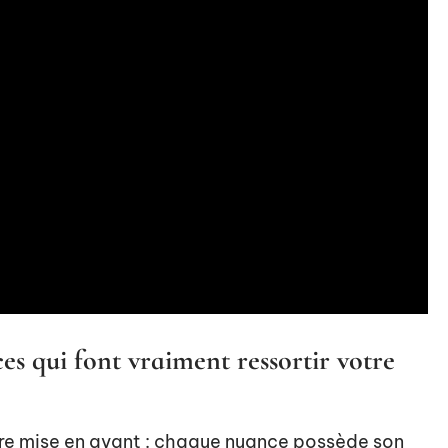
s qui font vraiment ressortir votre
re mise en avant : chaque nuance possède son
★ ★ ★
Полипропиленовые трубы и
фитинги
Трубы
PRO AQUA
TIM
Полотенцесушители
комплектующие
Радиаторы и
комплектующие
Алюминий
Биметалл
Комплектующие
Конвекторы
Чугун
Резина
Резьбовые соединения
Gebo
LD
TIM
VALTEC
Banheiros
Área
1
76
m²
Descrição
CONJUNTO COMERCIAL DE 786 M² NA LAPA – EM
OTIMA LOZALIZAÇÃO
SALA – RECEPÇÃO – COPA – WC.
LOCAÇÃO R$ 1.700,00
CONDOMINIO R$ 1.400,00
★ ★ ★
▶ [PROBLEM TO SOLVE]: Only the lines above from the one with "Полипропиленовые трубы и" up to and including the one with "CONDOMINIO R$ 1.400,00" should be repeated, exactly as written.

▶ [REPLY TO THE EXERCISE]:
Полипропиленовые трубы и
фитинги
Трубы
PRO AQUA
TIM
Полотенцесушители
комплектующие
Радиаторы и
комплектующие
Алюминий
Биметалл
Комплектующие
Конвекторы
Чугун
Резина
Резьбовые соединения
Gebo
LD
TIM
VALTEC
Banheiros
Área
1
76
m²
Descrição
CONJUNTO COMERCIAL DE 786 M² NA LAPA – EM
OTIMA LOZALIZAÇÃO
SALA – RECEPÇÃO – COPA – WC.
LOCAÇÃO R$ 1.700,00
CONDOMINIO R$ 1.400,00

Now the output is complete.